Isotopologue--Isotopologues of a molecule share the same molecular structure, but their individual atoms are different isotopes. For example, 16O12C16O and 16O13C16O are different isotopologues of CO2. Any sample of air will contain a mixture of CO2 isotopologues in fixed proportions. 98.4% of the CO2 molecules will be the primary isotopologue, 16O12C16O, while the next most abundant isotopologue, 16O13C16O, will account for about 1.1%. The remaining fraction is made up by even less common isotopologues. These fixed percentages are sometimes referred to as natural or terrestrial abundances, and are listed here for all the species in our database. Under certain circumstances, there are slight variations in these isotopic fractions, but for most atmospheric applications it is sufficient to assume the fractions are constant.

Note: The name isotope applies only to atoms, but is commonly (albeit incorrectly) used as a synonym for isotopologue.

Isotope--An isotope is a variant of an atom with a specific atomic number (i.e. number protons plus neutrons). For example, the most common isotope of hydrogen, 1H, contains one proton and no neutrons.
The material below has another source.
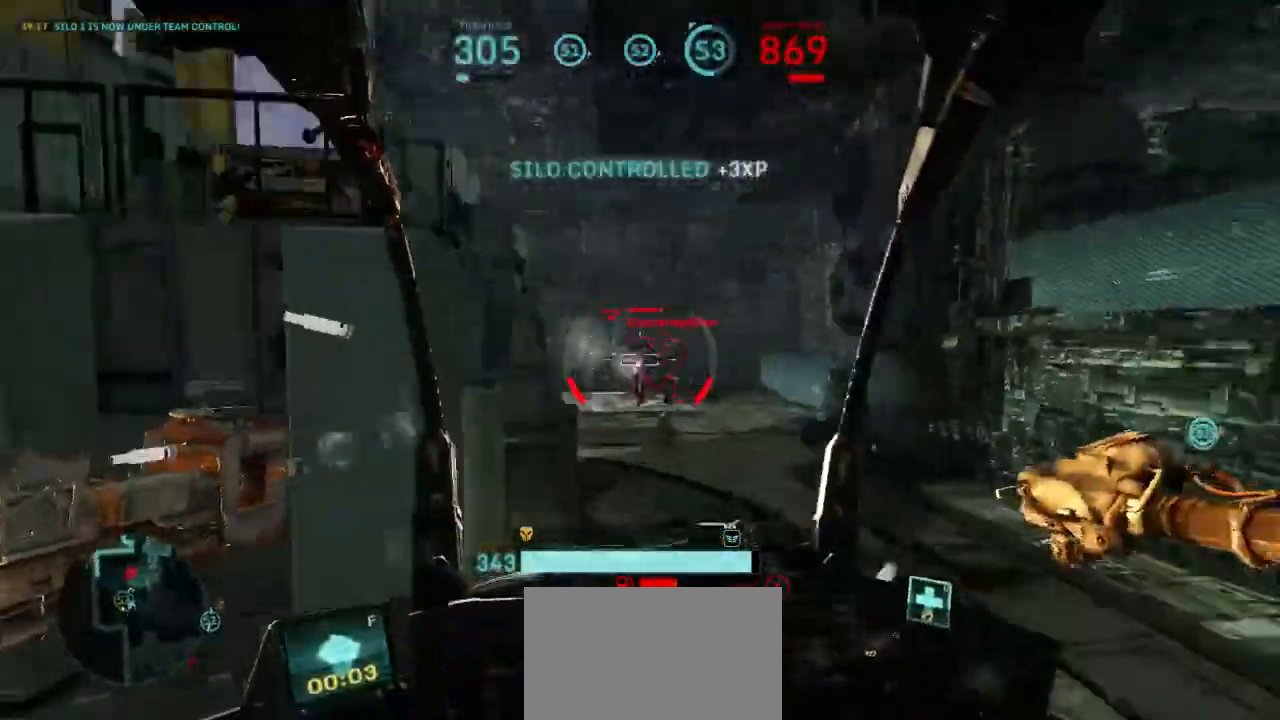
{"keys": ["a"], "mouse": ["right"], "events": [[267, "a", "down"], [333, "d", "up"], [333, "shift", "down"], [333, "space", "up"], [333, "w", "up"], [367, "mouse_right", "down"], [433, "mouse_left", "up"], [500, "shift", "up"]]}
A less common isotope is 2H, called deuterium, which contains one proton and one neutron.

Note: The name isotope applies only to atoms, but is commonly (albeit incorrectly) used as a synonym for isotopologue.

LinePakTM--The GATS library of radiative transfer software used by SpectralCalc. LinePak performs detailed "line-by-line" modeling of molecular absorption and emission. Efficient and flexible, LinePakTM is at the heart of analysis systems for many major atmospheric remote sensing missions including HALOE, LIMS, SABER, CRISTA, CLAES and SOFIE. More details.

Line List--A list of parameters used in modeling molecular absorption spectra. Each molecular absorption line is described by a set of parameters including its center frequency, halfwidth, and intensity. These parameters allow the radiative transfer code (LINEPAK) to accurately model the absorption line shape at any temperature, pressure and gas concentration. See HITRAN for a more complete description of the parameters in a line list.

micron--10-6 meters. microns are a common unit for the wavelength of infrared radiation.

millibar (mbar)--a unit of pressure equal to 100 Pascals. Other common conversions are: 1 atmosphere = 1013.25 mbar, 1 lb/in2 = 68.9476 mbar

radiance--emitted power per unit surface area per solid angle per spectral interval. Common units are (W m-2 sr-1 cm-1) or (photons s-1 m-2 sr-1 m-1). Also referred to as emission.

Torr-- A unit of pressure equal to 1/760 atmosphere, or 101325/760 Pa.

transmittance--ratio of the intensity of radiation exiting a medium to the incident intensity. In general, transmittance varies with the frequency of radiation. Absorption = 1 – transmittance.

volume mixing ratio (vmr)--the fractional number of molecules of a species in a mixture. vmr = M/N where M is the number of molecules of the species in a volume and N is the total number of molecules. For trace gases, vmr is often given in parts per million or parts per billion.

wavenumber--the number of cycles of electromagnetic radiation per cm. The wavenumber, in cm-1, is equal to 10000 / (wavelength in microns).